### EXERCISE TASK
Retype everything from the line containing "2.28.2 catalogue (DETECT_THRESH" down to the line containing "[instrumental pixel values]", with both of those lines included, keeping each character as it appears in the records.

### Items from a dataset

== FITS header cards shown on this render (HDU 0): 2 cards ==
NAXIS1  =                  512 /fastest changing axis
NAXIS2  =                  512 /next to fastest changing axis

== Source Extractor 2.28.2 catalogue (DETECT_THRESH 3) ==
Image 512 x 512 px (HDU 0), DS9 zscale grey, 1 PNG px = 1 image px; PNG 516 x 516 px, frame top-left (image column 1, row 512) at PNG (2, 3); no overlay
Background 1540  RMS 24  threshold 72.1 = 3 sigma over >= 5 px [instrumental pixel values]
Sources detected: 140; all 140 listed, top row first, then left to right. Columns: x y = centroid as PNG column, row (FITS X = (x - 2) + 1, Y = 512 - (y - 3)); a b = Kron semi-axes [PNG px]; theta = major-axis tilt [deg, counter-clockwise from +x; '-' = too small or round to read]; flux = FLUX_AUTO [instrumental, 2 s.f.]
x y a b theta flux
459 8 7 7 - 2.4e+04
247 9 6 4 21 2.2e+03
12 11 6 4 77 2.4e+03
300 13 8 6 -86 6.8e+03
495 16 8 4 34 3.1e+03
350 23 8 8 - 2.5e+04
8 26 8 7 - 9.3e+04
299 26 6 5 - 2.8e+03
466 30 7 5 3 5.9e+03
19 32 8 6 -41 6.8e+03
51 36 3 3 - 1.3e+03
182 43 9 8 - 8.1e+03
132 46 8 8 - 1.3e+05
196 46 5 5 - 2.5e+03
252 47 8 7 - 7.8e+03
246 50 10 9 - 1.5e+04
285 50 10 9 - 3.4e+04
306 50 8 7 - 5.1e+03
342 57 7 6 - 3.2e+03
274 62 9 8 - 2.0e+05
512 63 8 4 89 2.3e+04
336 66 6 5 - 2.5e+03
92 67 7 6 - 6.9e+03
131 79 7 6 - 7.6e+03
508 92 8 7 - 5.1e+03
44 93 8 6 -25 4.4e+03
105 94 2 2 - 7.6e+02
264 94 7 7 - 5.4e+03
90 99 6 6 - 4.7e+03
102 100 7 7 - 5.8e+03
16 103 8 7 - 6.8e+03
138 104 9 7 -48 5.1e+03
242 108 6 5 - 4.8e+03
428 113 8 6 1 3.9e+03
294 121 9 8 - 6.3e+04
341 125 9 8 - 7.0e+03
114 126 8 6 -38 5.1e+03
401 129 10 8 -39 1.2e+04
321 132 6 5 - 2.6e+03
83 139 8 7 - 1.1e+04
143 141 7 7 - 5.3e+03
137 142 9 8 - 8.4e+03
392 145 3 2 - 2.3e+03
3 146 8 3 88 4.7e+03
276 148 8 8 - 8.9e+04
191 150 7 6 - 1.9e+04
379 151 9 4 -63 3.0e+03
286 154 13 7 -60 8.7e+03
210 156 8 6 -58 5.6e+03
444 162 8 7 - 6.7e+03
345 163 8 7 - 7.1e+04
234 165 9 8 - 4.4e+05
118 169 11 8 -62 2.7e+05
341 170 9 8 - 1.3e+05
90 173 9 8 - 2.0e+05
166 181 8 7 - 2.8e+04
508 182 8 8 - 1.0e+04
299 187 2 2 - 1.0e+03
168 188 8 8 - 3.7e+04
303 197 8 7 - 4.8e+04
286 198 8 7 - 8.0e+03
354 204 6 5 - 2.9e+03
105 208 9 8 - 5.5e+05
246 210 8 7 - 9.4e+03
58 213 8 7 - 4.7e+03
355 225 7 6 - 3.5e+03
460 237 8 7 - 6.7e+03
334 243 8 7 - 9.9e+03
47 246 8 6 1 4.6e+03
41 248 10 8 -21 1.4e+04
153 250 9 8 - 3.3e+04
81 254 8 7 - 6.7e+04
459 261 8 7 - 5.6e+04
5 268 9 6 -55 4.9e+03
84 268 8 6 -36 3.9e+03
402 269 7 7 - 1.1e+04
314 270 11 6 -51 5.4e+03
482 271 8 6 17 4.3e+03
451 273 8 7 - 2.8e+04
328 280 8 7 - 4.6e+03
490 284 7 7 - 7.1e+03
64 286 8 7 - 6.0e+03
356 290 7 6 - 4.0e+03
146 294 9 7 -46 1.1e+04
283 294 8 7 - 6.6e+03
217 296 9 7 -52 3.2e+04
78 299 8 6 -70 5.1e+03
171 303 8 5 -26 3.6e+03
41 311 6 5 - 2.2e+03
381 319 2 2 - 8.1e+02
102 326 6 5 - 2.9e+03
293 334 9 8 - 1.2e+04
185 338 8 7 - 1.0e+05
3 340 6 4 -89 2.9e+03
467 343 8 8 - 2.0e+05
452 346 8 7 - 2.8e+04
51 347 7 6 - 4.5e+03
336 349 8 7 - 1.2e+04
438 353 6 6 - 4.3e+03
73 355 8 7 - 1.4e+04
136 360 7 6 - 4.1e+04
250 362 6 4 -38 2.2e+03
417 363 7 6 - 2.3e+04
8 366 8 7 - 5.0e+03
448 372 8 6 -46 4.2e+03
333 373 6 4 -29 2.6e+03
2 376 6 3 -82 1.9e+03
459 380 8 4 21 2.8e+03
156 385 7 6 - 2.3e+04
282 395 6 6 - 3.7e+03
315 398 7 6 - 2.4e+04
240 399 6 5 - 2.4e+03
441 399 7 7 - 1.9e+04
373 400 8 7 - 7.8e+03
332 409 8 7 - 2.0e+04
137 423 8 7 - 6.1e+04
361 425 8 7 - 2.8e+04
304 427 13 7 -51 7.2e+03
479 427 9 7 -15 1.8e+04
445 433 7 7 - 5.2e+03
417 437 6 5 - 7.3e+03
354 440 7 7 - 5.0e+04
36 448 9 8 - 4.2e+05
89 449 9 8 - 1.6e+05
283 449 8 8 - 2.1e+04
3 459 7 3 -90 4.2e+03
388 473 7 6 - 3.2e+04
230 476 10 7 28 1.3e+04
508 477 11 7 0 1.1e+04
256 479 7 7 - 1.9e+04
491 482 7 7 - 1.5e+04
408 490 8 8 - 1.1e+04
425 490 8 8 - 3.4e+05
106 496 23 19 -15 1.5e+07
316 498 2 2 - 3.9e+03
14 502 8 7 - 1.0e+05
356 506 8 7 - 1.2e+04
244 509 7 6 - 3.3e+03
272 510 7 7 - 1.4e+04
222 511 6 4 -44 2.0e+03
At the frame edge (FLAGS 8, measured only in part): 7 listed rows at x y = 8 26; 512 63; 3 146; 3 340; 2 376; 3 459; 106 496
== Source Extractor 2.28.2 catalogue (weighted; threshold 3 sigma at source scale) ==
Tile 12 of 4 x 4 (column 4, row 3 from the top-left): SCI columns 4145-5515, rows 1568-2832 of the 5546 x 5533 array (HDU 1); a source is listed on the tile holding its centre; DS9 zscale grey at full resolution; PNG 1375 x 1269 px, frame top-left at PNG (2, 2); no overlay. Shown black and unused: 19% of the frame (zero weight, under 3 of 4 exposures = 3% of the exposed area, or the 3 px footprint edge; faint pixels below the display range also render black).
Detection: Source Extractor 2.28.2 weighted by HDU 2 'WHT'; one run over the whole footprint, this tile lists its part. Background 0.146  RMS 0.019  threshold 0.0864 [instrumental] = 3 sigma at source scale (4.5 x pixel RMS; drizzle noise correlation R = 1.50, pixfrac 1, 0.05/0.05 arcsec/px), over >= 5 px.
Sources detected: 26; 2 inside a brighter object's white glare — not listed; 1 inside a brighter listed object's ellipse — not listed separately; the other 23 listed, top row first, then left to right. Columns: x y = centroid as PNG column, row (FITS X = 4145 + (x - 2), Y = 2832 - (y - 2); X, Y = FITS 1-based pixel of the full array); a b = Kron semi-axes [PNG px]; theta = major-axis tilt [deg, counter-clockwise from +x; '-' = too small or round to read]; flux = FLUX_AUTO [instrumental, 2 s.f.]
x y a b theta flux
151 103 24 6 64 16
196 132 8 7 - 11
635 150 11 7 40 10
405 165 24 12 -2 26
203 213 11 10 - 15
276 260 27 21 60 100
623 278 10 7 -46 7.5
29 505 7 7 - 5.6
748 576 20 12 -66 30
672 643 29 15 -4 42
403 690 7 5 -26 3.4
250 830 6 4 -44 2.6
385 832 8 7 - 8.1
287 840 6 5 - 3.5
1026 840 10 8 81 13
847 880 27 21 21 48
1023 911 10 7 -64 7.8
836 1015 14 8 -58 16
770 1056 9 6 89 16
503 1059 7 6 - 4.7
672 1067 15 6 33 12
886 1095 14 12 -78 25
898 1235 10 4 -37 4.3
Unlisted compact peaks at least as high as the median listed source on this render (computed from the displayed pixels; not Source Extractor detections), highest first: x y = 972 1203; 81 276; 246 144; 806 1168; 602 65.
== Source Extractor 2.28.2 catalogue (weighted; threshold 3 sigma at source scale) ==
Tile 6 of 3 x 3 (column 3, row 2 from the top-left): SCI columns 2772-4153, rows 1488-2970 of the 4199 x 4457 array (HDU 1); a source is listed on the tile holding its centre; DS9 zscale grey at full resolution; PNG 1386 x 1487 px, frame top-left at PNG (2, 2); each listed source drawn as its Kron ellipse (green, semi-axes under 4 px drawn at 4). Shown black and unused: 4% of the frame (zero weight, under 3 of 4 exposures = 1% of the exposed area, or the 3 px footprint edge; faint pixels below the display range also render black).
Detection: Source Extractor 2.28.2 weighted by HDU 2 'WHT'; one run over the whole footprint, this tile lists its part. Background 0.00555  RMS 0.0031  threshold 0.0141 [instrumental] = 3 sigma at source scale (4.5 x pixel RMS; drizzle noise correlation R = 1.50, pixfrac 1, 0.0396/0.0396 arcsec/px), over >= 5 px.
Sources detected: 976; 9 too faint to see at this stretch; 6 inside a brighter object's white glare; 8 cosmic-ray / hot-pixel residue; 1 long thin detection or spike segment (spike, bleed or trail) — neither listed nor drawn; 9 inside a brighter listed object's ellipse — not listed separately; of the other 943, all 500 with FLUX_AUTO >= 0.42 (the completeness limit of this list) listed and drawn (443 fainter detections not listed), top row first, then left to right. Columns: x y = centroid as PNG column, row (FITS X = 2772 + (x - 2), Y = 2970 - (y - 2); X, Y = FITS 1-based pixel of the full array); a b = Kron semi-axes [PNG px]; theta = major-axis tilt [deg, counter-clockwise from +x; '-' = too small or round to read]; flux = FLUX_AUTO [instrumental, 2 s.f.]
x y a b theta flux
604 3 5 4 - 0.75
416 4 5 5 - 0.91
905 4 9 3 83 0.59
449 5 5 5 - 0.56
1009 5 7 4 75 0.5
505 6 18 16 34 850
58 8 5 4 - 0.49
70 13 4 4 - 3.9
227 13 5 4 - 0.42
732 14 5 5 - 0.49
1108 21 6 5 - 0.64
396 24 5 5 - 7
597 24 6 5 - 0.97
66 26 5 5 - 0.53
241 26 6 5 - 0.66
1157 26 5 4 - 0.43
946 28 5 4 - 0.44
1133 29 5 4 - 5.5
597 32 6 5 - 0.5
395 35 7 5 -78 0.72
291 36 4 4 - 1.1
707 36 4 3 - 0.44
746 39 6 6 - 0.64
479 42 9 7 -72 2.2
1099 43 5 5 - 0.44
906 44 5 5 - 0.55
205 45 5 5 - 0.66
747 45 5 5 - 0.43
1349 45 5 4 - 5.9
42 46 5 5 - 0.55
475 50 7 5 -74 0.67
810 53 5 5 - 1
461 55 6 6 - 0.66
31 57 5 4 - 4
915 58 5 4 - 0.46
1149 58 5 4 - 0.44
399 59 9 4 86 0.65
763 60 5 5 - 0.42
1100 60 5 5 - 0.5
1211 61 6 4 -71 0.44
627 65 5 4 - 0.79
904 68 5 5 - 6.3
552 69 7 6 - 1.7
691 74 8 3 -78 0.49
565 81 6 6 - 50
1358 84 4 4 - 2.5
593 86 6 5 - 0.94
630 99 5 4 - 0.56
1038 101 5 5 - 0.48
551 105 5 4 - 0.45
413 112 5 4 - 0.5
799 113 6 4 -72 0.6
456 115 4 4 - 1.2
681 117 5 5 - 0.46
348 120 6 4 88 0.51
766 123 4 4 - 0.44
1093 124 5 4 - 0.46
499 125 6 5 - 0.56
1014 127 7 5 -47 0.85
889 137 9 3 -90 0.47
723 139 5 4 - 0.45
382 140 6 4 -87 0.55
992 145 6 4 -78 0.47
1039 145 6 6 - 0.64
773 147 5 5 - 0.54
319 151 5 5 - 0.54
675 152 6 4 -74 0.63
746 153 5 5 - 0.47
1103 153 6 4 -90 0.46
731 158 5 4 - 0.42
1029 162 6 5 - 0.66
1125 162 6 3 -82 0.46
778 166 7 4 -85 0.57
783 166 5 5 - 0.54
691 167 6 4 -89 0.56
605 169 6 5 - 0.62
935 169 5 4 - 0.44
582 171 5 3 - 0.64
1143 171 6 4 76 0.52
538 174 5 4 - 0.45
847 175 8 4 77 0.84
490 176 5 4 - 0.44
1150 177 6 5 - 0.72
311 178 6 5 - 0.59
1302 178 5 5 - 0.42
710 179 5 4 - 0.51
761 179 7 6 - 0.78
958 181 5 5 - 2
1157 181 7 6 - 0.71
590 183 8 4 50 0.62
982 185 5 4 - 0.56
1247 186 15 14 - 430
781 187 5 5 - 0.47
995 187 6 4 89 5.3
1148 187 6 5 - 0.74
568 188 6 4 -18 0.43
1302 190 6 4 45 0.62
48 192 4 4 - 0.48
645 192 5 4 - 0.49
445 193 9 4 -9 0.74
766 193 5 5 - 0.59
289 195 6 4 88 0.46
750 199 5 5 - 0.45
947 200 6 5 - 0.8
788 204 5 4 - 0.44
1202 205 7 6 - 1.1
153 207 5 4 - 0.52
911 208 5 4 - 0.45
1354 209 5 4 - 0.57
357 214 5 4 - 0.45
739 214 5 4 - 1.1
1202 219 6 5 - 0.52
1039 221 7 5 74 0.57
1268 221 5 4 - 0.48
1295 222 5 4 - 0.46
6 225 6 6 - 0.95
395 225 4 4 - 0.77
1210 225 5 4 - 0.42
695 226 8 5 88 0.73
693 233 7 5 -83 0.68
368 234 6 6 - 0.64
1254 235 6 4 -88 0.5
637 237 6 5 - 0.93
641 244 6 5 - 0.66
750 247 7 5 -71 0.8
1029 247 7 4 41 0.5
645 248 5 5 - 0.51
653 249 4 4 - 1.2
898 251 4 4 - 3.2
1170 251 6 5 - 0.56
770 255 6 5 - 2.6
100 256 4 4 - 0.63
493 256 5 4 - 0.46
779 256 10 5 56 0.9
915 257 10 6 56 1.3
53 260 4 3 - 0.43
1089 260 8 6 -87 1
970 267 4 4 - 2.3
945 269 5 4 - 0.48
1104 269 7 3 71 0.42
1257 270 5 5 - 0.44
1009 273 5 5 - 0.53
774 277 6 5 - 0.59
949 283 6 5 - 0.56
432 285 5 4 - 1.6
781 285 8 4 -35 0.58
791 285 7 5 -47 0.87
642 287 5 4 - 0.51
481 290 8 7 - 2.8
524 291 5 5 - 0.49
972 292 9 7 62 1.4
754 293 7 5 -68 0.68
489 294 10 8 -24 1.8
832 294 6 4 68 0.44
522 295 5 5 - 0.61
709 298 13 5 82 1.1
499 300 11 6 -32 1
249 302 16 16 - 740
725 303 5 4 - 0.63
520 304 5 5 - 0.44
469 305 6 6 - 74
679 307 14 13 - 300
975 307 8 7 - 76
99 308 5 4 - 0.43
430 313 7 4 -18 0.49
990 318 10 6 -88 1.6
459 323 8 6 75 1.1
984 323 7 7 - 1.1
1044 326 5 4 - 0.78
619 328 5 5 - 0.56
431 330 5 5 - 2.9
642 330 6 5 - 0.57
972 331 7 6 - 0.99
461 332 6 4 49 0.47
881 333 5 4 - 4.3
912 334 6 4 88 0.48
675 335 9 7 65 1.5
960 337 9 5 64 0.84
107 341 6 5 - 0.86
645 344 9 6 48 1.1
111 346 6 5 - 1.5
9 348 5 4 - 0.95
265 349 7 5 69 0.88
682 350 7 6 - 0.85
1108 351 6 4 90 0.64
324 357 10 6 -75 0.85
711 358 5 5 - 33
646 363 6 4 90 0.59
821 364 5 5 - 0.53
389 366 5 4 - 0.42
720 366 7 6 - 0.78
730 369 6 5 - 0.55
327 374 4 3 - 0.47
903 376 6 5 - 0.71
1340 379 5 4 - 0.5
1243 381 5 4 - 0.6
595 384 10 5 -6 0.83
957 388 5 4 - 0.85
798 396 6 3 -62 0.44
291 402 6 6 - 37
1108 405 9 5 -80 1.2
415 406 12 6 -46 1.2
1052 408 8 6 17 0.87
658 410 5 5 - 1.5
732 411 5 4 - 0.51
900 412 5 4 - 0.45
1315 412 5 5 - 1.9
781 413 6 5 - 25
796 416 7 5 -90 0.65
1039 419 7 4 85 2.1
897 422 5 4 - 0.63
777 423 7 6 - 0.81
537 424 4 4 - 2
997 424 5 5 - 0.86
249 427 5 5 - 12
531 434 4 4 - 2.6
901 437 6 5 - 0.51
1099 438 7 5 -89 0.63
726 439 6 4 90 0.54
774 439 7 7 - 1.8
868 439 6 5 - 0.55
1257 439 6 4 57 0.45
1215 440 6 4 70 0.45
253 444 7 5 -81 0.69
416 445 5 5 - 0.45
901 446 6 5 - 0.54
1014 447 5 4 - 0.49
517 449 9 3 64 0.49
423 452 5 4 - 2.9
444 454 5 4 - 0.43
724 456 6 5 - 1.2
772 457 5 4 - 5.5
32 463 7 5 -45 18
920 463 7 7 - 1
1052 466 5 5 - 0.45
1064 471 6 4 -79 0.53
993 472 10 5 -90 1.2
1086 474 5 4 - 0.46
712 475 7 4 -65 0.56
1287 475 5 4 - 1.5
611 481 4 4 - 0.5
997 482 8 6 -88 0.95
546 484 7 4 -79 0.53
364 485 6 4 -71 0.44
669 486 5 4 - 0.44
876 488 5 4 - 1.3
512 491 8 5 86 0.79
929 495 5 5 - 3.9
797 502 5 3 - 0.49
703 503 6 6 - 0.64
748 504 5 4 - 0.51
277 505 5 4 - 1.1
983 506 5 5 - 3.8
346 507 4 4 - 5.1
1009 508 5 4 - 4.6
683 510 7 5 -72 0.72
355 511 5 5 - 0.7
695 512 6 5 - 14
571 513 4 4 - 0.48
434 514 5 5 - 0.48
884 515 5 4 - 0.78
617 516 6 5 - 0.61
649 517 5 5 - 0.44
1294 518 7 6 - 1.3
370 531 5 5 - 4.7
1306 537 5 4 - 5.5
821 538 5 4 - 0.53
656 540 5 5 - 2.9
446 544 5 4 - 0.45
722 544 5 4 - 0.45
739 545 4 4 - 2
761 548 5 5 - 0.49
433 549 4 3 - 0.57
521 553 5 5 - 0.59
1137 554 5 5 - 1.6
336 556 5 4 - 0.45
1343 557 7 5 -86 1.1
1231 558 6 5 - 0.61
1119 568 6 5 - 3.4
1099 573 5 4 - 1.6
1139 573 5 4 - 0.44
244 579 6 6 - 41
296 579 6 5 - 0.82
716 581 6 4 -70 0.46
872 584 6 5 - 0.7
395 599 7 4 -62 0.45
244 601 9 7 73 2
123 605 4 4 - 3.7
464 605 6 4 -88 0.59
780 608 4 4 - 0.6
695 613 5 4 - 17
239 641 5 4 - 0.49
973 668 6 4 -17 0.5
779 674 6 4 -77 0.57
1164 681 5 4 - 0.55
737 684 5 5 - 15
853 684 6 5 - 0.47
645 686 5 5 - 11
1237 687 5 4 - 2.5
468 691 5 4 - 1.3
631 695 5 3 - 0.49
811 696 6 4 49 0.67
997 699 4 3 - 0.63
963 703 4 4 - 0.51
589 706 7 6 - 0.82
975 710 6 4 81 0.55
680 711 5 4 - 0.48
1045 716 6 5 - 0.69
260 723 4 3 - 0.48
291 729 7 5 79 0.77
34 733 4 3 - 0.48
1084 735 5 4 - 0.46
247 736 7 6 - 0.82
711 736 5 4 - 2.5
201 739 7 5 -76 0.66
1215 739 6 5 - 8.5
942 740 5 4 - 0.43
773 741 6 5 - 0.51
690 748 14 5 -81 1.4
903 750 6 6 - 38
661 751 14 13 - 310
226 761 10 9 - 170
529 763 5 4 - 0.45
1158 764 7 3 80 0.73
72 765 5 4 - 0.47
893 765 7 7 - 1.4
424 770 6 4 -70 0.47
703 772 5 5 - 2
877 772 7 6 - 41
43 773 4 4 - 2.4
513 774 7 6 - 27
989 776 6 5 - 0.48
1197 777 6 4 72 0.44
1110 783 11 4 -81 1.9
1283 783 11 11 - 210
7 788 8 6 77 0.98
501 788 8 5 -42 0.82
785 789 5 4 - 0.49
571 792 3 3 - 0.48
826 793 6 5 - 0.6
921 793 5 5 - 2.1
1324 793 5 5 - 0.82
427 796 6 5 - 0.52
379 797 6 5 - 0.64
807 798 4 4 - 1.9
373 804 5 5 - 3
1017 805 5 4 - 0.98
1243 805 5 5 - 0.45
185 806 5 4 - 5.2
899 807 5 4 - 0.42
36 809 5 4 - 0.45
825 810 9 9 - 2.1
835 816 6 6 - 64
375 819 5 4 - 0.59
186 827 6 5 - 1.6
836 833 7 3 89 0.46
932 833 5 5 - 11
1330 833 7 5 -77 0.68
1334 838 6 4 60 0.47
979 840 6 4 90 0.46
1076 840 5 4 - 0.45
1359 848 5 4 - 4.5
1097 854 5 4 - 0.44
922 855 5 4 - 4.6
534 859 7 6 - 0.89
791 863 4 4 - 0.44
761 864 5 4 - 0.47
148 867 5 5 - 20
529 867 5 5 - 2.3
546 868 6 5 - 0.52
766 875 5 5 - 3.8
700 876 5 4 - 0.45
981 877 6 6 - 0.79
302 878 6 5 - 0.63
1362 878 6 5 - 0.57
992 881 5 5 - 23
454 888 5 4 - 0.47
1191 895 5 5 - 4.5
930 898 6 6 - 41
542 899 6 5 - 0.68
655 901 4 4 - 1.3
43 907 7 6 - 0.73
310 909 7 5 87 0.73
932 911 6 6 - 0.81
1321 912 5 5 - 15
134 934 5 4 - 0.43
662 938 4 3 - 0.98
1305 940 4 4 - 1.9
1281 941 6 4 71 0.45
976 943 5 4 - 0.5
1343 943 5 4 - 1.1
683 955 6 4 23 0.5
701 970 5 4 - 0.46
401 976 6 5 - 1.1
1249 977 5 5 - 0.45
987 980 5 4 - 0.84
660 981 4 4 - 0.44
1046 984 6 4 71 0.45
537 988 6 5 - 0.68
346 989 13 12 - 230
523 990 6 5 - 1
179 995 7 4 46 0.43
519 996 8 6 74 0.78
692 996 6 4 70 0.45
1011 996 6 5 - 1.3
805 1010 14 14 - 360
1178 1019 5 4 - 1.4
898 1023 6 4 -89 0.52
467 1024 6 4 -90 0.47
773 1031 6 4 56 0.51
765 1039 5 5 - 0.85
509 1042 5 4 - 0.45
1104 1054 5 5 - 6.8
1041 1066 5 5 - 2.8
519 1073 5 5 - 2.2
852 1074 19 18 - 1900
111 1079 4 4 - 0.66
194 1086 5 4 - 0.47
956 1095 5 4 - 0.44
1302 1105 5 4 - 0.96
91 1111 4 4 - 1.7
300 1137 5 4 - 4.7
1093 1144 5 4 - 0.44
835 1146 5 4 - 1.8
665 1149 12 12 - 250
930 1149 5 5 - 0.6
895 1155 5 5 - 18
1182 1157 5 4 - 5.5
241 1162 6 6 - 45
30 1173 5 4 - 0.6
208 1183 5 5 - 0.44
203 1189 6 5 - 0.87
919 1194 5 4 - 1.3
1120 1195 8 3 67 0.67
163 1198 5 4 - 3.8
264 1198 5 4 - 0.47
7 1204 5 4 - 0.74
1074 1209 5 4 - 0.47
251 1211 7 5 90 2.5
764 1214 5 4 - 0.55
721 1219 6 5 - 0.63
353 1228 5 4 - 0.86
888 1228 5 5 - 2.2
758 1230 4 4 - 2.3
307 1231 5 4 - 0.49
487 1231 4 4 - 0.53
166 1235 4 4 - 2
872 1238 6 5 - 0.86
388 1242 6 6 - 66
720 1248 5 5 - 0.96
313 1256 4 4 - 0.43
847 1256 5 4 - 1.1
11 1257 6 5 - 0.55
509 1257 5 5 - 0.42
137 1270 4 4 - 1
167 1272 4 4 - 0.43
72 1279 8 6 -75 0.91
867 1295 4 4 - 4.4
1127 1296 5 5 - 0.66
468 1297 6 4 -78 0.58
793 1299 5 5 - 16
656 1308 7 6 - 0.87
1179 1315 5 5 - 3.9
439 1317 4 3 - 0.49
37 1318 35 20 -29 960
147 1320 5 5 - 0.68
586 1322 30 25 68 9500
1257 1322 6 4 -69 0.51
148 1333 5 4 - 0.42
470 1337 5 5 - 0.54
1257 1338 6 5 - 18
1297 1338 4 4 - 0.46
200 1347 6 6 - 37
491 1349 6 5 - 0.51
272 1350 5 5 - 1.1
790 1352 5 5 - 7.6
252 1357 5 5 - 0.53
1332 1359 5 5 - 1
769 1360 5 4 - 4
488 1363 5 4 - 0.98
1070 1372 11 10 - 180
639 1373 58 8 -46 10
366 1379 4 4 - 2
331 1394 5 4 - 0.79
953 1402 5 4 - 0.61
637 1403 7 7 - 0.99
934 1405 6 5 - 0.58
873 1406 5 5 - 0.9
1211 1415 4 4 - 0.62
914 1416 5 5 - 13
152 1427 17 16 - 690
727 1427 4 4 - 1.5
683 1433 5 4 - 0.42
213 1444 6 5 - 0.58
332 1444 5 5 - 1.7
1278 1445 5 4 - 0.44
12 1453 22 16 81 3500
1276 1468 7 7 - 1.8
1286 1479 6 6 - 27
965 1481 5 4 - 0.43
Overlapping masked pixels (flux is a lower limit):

### THE OUTPUT
== Source Extractor 2.28.2 catalogue (DETECT_THRESH 3) ==
Image 512 x 512 px (HDU 0), DS9 zscale grey, 1 PNG px = 1 image px; PNG 516 x 516 px, frame top-left (image column 1, row 512) at PNG (2, 3); no overlay
Background 1540  RMS 24  threshold 72.1 = 3 sigma over >= 5 px [instrumental pixel values]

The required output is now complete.